Click here if you just want to see the Database I made of all[1] AI safety papers written since 2020 and not read the methodology. To some extent the core idea here is to encode as much info from these papers into something small enough that an AI with a specific problem in mind can take in all of these encodings from all of the papers and decide which ones are worth reading/investigating more.

Over the last month I have been trying to see just how much I can learn and do from a cold start[2] in the world of AI safety. A large part of this has been frantically learning mech interp, but I've picked up two projects that I think are worth sharing!

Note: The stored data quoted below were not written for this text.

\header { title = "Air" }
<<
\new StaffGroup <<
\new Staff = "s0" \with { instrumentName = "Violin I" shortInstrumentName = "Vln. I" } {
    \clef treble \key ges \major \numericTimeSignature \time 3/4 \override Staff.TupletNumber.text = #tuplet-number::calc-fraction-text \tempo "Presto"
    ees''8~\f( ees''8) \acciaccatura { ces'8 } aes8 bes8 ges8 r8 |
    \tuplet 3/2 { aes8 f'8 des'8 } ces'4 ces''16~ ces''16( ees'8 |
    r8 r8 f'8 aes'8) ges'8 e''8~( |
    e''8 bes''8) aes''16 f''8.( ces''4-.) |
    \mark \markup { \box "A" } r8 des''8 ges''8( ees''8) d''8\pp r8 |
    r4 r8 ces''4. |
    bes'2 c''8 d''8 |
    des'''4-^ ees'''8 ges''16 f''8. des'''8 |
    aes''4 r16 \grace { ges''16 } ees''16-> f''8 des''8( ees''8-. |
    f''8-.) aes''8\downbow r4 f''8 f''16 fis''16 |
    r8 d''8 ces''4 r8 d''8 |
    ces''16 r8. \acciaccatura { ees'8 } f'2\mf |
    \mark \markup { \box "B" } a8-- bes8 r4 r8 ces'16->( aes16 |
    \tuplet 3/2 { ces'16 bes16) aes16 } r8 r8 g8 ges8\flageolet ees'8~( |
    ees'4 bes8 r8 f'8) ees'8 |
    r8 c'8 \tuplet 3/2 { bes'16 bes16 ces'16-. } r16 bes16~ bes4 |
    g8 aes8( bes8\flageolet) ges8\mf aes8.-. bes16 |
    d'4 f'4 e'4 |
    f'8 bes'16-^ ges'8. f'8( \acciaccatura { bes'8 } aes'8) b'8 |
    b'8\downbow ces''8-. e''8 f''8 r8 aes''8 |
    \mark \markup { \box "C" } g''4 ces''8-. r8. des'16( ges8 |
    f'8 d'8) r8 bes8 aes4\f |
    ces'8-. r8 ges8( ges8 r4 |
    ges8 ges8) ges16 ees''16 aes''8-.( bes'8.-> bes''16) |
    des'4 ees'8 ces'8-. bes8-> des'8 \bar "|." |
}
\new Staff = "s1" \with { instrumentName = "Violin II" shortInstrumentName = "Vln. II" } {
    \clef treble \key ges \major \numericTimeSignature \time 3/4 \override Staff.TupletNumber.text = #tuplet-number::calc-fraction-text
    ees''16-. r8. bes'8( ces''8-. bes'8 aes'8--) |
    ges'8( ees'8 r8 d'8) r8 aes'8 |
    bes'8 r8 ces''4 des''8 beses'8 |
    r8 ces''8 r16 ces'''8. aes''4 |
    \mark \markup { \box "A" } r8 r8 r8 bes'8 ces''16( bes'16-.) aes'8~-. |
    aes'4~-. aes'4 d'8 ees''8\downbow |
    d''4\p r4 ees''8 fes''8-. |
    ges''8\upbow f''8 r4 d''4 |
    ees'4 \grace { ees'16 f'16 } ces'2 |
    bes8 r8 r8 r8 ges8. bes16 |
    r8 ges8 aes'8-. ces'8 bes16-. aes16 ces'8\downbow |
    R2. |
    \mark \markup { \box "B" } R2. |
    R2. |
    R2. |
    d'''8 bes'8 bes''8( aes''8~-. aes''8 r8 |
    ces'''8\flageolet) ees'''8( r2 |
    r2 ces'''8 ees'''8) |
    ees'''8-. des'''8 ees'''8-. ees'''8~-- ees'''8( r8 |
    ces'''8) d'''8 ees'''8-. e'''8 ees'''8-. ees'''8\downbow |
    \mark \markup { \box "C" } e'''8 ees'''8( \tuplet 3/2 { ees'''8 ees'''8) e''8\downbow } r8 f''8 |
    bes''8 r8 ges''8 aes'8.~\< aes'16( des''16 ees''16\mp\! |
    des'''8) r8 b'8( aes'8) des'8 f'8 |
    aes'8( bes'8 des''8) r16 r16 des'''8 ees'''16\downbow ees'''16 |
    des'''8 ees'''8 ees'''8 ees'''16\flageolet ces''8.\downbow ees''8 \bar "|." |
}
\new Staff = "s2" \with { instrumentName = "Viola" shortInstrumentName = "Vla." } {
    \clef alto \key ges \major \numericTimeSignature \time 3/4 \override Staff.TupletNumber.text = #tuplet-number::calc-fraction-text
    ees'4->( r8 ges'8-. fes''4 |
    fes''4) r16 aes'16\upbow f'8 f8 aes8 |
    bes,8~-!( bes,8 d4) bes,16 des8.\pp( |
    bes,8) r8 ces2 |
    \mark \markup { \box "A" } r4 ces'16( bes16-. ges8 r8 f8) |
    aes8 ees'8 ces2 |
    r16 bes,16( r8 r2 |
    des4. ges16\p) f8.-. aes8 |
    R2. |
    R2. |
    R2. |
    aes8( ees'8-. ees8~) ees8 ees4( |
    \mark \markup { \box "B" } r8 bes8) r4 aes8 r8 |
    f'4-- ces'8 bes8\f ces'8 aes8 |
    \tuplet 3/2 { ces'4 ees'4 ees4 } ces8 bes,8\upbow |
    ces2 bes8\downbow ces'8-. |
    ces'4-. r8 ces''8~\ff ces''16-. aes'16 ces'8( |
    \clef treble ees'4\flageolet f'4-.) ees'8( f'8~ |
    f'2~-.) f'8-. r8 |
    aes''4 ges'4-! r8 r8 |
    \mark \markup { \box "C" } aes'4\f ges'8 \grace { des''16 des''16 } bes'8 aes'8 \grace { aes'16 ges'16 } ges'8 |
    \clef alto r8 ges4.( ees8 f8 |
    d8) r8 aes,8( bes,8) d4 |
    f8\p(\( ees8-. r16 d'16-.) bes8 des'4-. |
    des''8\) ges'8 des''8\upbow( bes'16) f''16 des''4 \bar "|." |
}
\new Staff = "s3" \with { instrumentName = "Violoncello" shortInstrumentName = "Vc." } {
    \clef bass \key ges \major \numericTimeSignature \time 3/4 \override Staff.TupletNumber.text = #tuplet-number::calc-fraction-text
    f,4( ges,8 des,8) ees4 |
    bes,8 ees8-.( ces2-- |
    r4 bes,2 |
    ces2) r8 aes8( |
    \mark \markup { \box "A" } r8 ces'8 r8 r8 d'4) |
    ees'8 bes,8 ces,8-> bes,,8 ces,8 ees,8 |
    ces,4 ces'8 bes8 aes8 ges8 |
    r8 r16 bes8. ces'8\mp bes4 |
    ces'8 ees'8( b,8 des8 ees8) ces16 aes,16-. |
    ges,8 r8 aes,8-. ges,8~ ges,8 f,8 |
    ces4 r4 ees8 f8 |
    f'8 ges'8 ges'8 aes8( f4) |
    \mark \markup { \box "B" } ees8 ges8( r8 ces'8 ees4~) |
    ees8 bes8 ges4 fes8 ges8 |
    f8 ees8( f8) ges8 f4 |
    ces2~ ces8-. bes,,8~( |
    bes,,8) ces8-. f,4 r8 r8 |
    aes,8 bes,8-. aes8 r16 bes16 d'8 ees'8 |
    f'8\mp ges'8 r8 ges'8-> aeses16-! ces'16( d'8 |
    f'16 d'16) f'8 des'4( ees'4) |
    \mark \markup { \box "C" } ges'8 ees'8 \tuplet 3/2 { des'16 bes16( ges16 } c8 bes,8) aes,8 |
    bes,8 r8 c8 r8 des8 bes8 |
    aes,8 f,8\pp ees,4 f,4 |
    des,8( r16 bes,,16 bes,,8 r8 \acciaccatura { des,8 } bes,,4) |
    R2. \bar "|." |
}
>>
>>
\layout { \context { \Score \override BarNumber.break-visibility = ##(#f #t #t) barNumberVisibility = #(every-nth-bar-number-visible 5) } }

There are a lot of AI Safety papers. When I started working on more hands on projects there wasn't a clear way to find relevant papers. For example, if I wanted related datasets there's not a great way to search for datasets. Huggingface has a dataset search, but the search functionality is terrible. I could ask an AI to try to find relevant datasets but that's mostly just the whims of google searching. Many good datasets are hidden away in not famous papers[3]. Or, if I want to look at using a specific technique it's not easily searchable to find all papers about sparse autoencoding.

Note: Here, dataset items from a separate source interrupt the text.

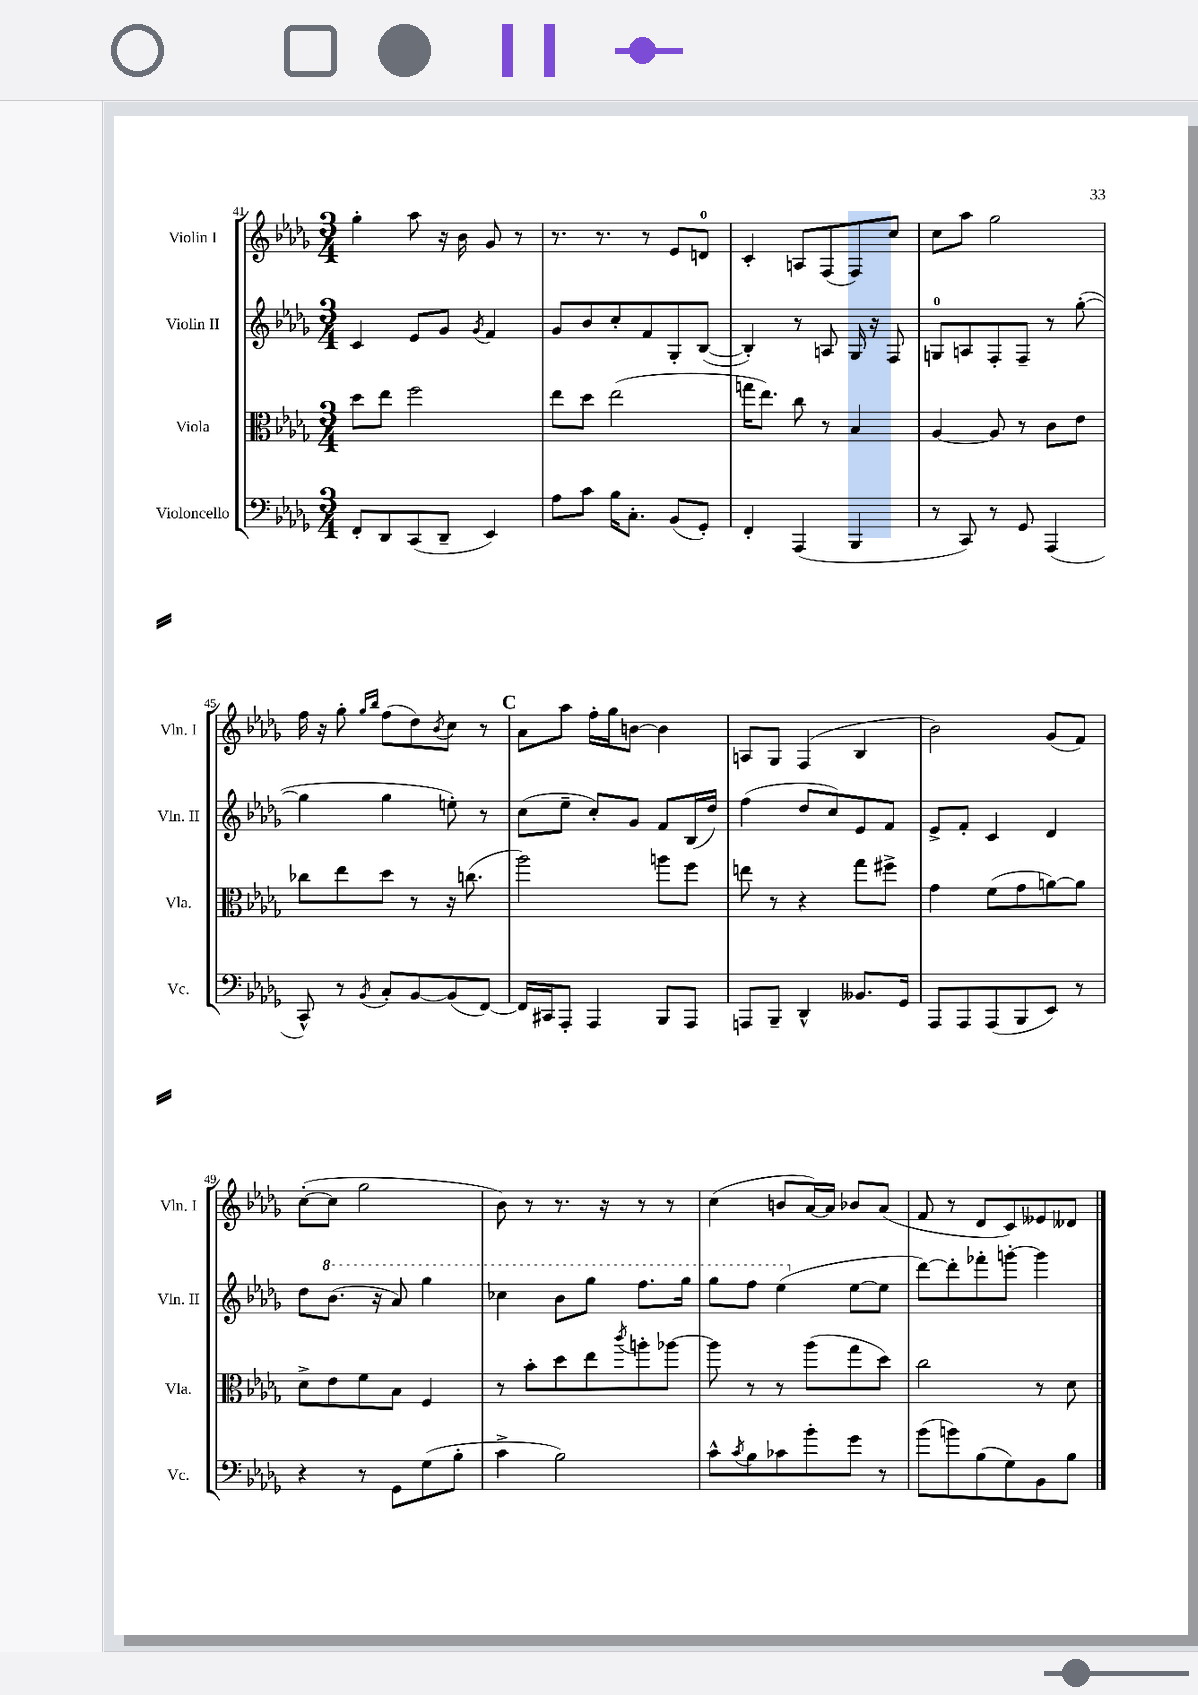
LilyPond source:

<<
\new StaffGroup <<
\new Staff = "s0" \with { instrumentName = "Violin I" shortInstrumentName = "Vln. I" } {
    \clef treble \key des \major \numericTimeSignature \time 3/4
    ges''4-. aes''8 r16 bes'16 ges'8 r8 |
    r8. r8. r8 ees'8 d'8-0 |
    c'4-. a8 f8( f8) c''8 |
    c''8 aes''8 ges''2 |
    f''16 r16 ges''8-. \grace { ges''16 bes''16 } f''8( des''8) \acciaccatura { bes'8 } c''8 r8 |
    \mark \markup { \bold "C" } aes'8 aes''8 f''16-. ges''16 b'8~ b'4 |
    a8 ges8 f4( bes4 |
    bes'2) ges'8( f'8) |
    c''8~-.( c''8 ges''2 |
    bes'8) r8 r8. r16 r8 r8 |
    c''4( b'8 aes'16~) aes'16 bes'8 aes'8( |
    f'8 r8 des'8 c'8) eeses'8 deses'8 \bar "|." |
}
\new Staff = "s1" \with { instrumentName = "Violin II" shortInstrumentName = "Vln. II" } {
    \clef treble \key des \major \numericTimeSignature \time 3/4
    c'4 ees'8 ges'8 \acciaccatura { ges'8 } f'4 |
    ges'8 bes'8 c''8-. f'8 ges8-. bes8~( |
    bes4-.) r8 a8 ges16 r16 f8 |
    g8-0 a8 f8-. f8-- r8 ges''8~-.( |
    ges''4 ges''4 e''8-.) r8 |
    \mark \markup { \bold "C" } c''8( ees''8-- c''8-.) ges'8 f'8 bes16( des''16) |
    f''4( des''8 c''8) ees'8 f'8 |
    ees'8-> f'8-. c'4 des'4 |
    des''8 \ottava #1 bes''8.( r16 aes''8) ges'''4 |
    ces'''4 bes''8 ges'''8 f'''8. ges'''16 |
    ges'''8 f'''8 ees'''4( \ottava #0 ees''8~ ees''8 |
    des'''8~) des'''8-. fes'''8-. g'''8~-. g'''4 \bar "|." |
}
\new Staff = "s2" \with { instrumentName = "Viola" shortInstrumentName = "Vla." } {
    \clef alto \key des \major \numericTimeSignature \time 3/4
    des''8 ees''8 f''2 |
    ees''8 des''8 ees''2( |
    g''16 ees''8.) c''8 r8 bes4 |
    aes4~ aes8 r8 c'8 ees'8 |
    ces''8 ees''8 des''8 r8 r16 c''8.( |
    \mark \markup { \bold "C" } aes''2) a''8 f''8 |
    e''8 r8 r4 ges''8 fis''8-> |
    ges'4 f'8( ges'8 a'8~) a'8 |
    des'8-> ees'8 f'8 bes8 f4 |
    r8 bes'8-. des''8 ees''8 \acciaccatura { c'''8 } a''8-. aes''8~ |
    aes''8 r8 r8 aes''8( ges''8 des''8) |
    c''2 r8 des'8 \bar "|." |
}
\new Staff = "s3" \with { instrumentName = "Violoncello" shortInstrumentName = "Vc." } {
    \clef bass \key des \major \numericTimeSignature \time 3/4
    f,8-. des,8 c,8( des,8-- ees,4) |
    aes8 c'8 bes16 c8.-. bes,8( ges,8-.) |
    f,4-. aes,,4( bes,,4 |
    r8 c,8) r8 ges,8 aes,,4( |
    c,8-^) r8 \acciaccatura { bes,8 } c8-. bes,8~ bes,8( f,8~) |
    \mark \markup { \bold "C" } f,16 cis,16 aes,,8-. aes,,4 bes,,8 aes,,8 |
    a,,8 bes,,8-- des,4-^ beses,8. ges,16 |
    aes,,8 aes,,8 aes,,8( bes,,8 ees,8) r8 |
    r4 r8 ges,8 ges8( bes8-. |
    c'4-> bes2) |
    c'8-^ \acciaccatura { c'8 } bes8 ces'8 bes'8-. ges'8 r8 |
    bes'8( b'8) bes8( ges8) bes,8 bes8 \bar "|." |
}
>>
>>
\layout { \context { \Score currentBarNumber = #41 } }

So, I had Claude[4] read every single paper it confidently classified as AI safety and then summarize it, tag it, record the year it was published, authors, etc[5]. My methodology was to start with simply asking Claude to find as many AI Safety papers as it could, as well as any existing lists of AI safety papers. This got me to ~350 papers. Then, I collected every paper that referenced at least three of these papers (~8000) and then had Claude read the ones it thought were confidently actually AI Safety papers (~3000). This citation based approach means that blog posts or anything that doesn't have an arXiv is going to be underrepresented in this dataset. Expanding off the initial 350 papers does mean that this database is biased towards the specific starting papers.

There are currently close to 4000 papers in the database which feels like an absolutely insane number of papers in the last 5 or so years. It definitely seems like many (the majority) of these papers are not substantive. My model is basically that the vast majority of papers published are written by people playing the university/academic game. The goal of playing the academia game isn’t to lower the odds of AI causing catastrophic harm to humanity, it’s to publish novel papers that get cited by other academics to build reputation which leads to good jobs where you get paid to keep working on fun problems.

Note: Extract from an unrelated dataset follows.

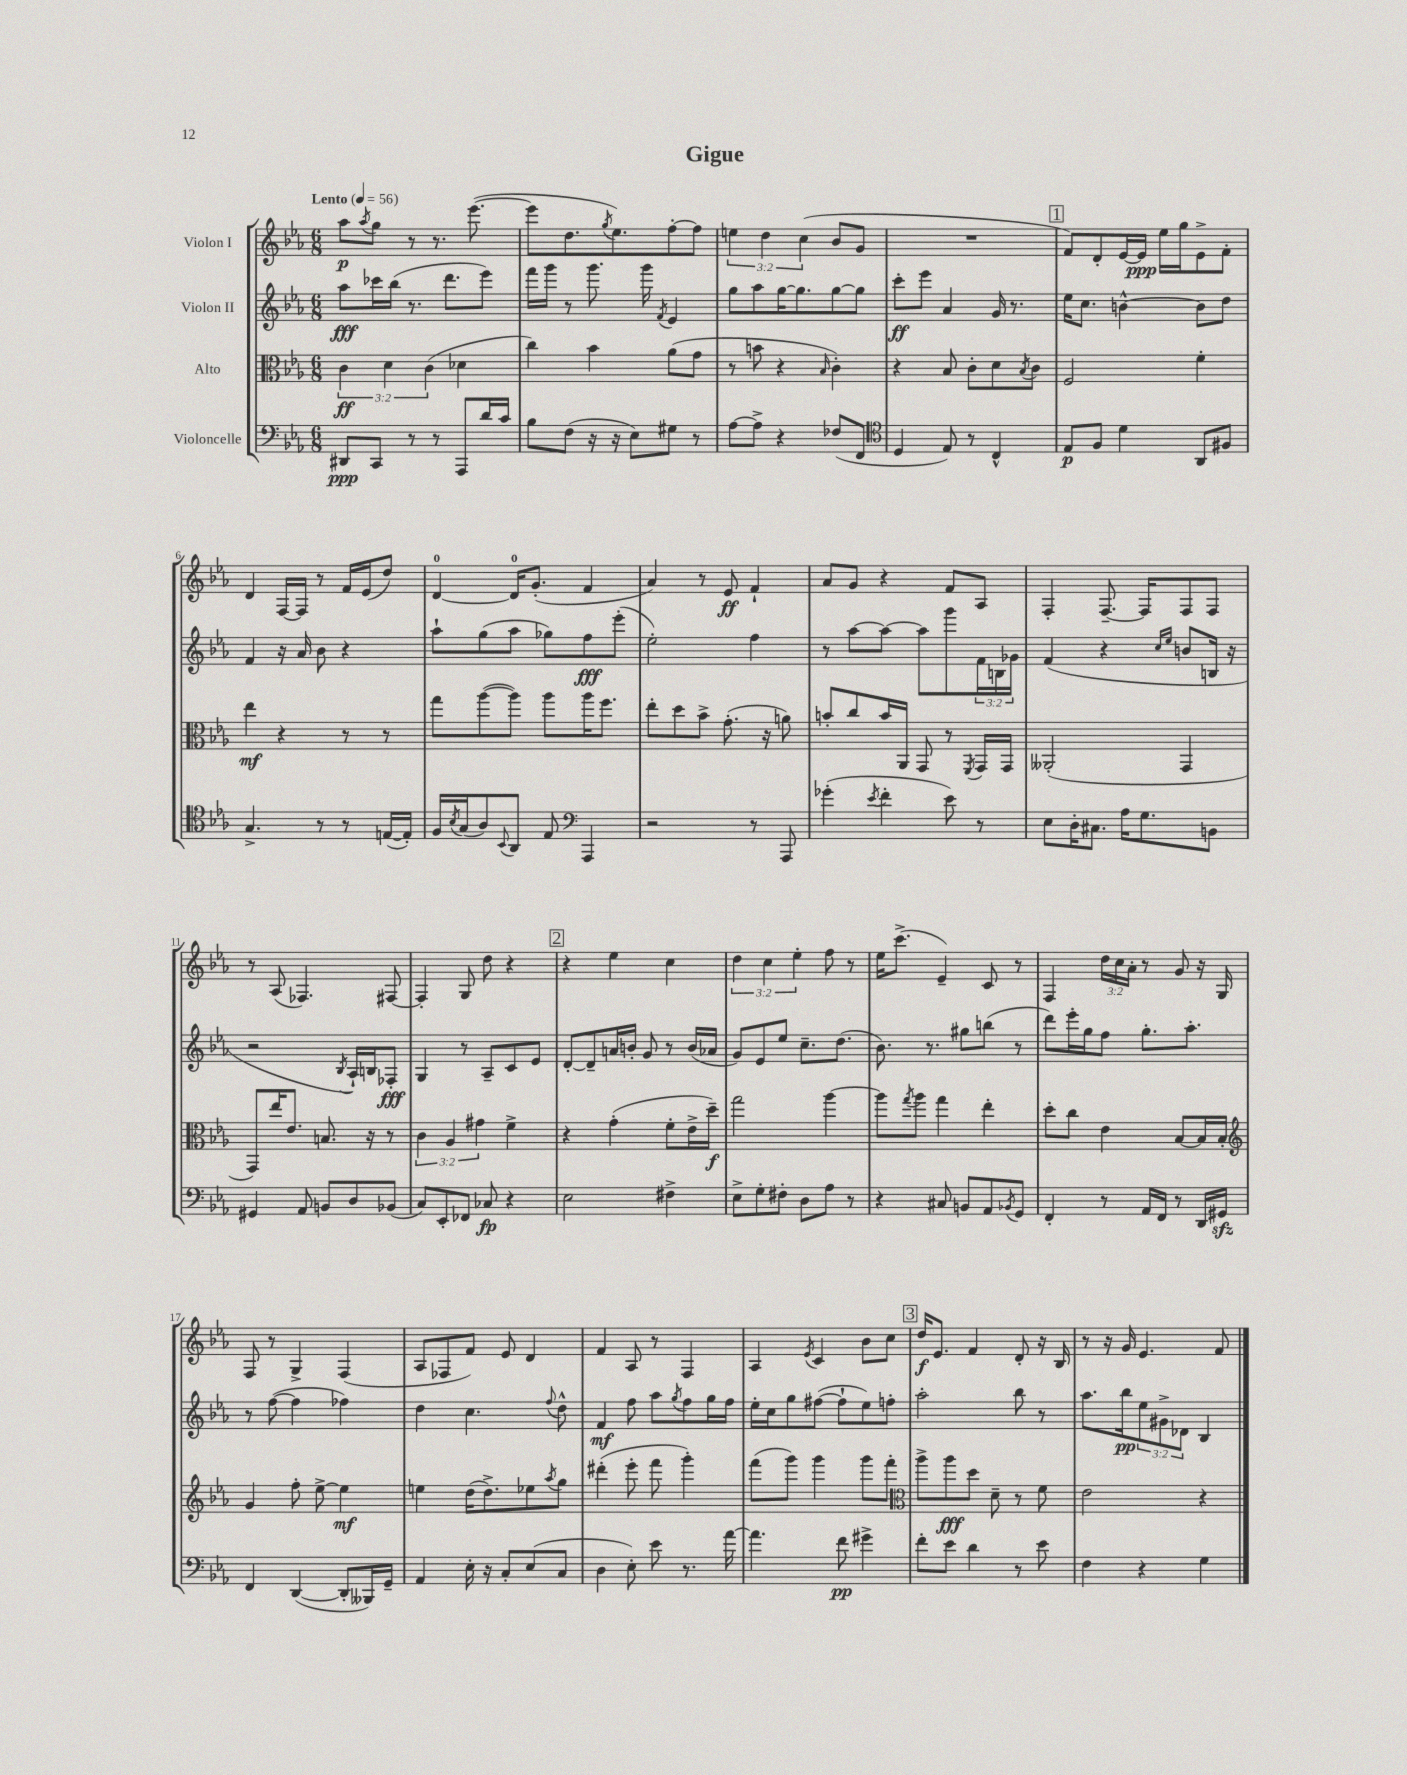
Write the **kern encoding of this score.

Neel Nanda likes to talk a lot about how “My ultimate north star is pragmatism - achieve enough understanding to be (reliably) useful.”[6] and when I first read that it felt really obviously trivially true, why does it need to be stated. But, the better my model of mech interp (and AI safety as a whole) the more I understand why this is so important to state. LLMs are super opaque super interesting super complex. A byproduct of this is that the space of interesting fun projects one could work on is just absolutely enormous. There are so so many novel papers to be written[7].

All of which to say, the ratio of number of papers to the amount it's helping us not die is pretty depressing. The volume of papers makes it harder to find the good stuff. But, that's not to say there can't be value gleaned from them! I have found this database to be quite helpful when thinking through a new project. It's easy to find the relevant papers (and then have an AI read and synthesize the most relevant ones for me). It's easy to find all of the datasets that might be relevant. I used it to help me source the datasets I used in the other project I'm publishing today on removing CCP bias from and red-teaming kimi k2.5.

Check it out here! Preview below:
 

  1. ^

    Obviously not all, I am certain I am missing some - especially from 2020 and 2021 since recency biased. But, if you think I am missing something it's easy to submit to be added!

  2. ^

    Former quant trader, so relatively technical background - but definitely not a CS PhD

  3. ^

    Just as an arbitrary example every MATS fellow is given 12k in compute, there are papers where much of that compute went straight into creating high quality datasets such as this truthfulness dataset

  4. ^

    A mix of Sonnet 4.6 (~70%) and Opus 4.6 (~30%), I switched from Opus to Sonnet due to cost consideration once I had a better idea of just how many papers there would be.

  5. ^

    I also had Claude score the papers on "Novelty", "Applicability", and "Compute Requirements". I wouldn't put too much stock into them. There's probably something interesting to be gleaned from what Claude thinks is novel, applicable, or compute-y in the world of AI safety, but this is not that post.

  6. ^
  7. ^

    That's before we even talk about the papers that truly believe their research on year+ old models represents the current state of the game. To be clear I think work on smaller models is great, nothing against that - it just seems like academia frequently likes to pretend old models are cutting edge.